Records for the exercise:
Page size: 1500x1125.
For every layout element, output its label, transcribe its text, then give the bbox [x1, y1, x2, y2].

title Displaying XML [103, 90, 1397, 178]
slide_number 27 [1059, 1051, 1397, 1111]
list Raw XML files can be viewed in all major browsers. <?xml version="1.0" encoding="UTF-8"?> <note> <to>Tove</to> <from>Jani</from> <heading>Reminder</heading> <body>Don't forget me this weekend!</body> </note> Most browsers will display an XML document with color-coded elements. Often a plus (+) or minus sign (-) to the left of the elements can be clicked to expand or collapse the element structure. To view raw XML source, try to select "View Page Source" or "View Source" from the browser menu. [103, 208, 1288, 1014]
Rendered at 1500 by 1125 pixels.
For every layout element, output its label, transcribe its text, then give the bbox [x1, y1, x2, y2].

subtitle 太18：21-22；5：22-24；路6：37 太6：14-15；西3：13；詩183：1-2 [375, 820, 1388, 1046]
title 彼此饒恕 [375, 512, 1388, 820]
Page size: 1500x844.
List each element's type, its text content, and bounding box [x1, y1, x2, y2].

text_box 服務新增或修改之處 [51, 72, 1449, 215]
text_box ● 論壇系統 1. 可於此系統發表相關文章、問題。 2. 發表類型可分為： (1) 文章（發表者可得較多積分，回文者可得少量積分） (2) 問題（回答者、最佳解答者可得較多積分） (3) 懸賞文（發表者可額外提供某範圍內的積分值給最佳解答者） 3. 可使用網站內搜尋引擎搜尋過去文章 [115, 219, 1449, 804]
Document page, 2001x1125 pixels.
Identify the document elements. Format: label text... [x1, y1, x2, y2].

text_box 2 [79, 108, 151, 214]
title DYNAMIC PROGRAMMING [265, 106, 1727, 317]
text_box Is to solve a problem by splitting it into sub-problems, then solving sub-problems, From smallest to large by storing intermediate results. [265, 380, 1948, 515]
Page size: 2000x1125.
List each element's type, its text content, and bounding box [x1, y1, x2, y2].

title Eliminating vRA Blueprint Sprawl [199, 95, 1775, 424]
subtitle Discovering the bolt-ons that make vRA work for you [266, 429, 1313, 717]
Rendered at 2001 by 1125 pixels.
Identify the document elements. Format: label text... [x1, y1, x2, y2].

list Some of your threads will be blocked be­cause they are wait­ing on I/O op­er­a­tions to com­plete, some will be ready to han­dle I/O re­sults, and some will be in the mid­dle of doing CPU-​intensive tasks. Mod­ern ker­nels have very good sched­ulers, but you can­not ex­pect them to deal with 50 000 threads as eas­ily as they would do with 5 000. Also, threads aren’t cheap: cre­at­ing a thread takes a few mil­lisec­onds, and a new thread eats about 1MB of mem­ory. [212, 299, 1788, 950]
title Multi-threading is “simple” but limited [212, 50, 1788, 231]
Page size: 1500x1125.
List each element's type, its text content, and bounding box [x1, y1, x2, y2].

What is required: Reproduce the listing above line for line, exactly.

Answer for the task:
Page size: 1500x1125.
For every layout element, output its label, transcribe its text, then give the bbox [x1, y1, x2, y2].

title Displaying XML [103, 90, 1397, 178]
slide_number 27 [1059, 1051, 1397, 1111]
list Raw XML files can be viewed in all major browsers. <?xml version="1.0" encoding="UTF-8"?> <note> <to>Tove</to> <from>Jani</from> <heading>Reminder</heading> <body>Don't forget me this weekend!</body> </note> Most browsers will display an XML document with color-coded elements. Often a plus (+) or minus sign (-) to the left of the elements can be clicked to expand or collapse the element structure. To view raw XML source, try to select "View Page Source" or "View Source" from the browser menu. [103, 208, 1288, 1014]
Rendered at 1500 by 1125 pixels.
For every layout element, output its label, transcribe its text, then give the bbox [x1, y1, x2, y2].

subtitle 太18：21-22；5：22-24；路6：37 太6：14-15；西3：13；詩183：1-2 [375, 820, 1388, 1046]
title 彼此饒恕 [375, 512, 1388, 820]
Page size: 1500x844.
List each element's type, its text content, and bounding box [x1, y1, x2, y2].

text_box 服務新增或修改之處 [51, 72, 1449, 215]
text_box ● 論壇系統 1. 可於此系統發表相關文章、問題。 2. 發表類型可分為： (1) 文章（發表者可得較多積分，回文者可得少量積分） (2) 問題（回答者、最佳解答者可得較多積分） (3) 懸賞文（發表者可額外提供某範圍內的積分值給最佳解答者） 3. 可使用網站內搜尋引擎搜尋過去文章 [115, 219, 1449, 804]
Document page, 2001x1125 pixels.
Identify the document elements. Format: label text... [x1, y1, x2, y2].

text_box 2 [79, 108, 151, 214]
title DYNAMIC PROGRAMMING [265, 106, 1727, 317]
text_box Is to solve a problem by splitting it into sub-problems, then solving sub-problems, From smallest to large by storing intermediate results. [265, 380, 1948, 515]
Page size: 2000x1125.
List each element's type, its text content, and bounding box [x1, y1, x2, y2].

title Eliminating vRA Blueprint Sprawl [199, 95, 1775, 424]
subtitle Discovering the bolt-ons that make vRA work for you [266, 429, 1313, 717]
Rendered at 2001 by 1125 pixels.
Identify the document elements. Format: label text... [x1, y1, x2, y2].

list Some of your threads will be blocked be­cause they are wait­ing on I/O op­er­a­tions to com­plete, some will be ready to han­dle I/O re­sults, and some will be in the mid­dle of doing CPU-​intensive tasks. Mod­ern ker­nels have very good sched­ulers, but you can­not ex­pect them to deal with 50 000 threads as eas­ily as they would do with 5 000. Also, threads aren’t cheap: cre­at­ing a thread takes a few mil­lisec­onds, and a new thread eats about 1MB of mem­ory. [212, 299, 1788, 950]
title Multi-threading is “simple” but limited [212, 50, 1788, 231]
Page size: 1500x1125.
List each element's type, its text content, and bounding box [x1, y1, x2, y2].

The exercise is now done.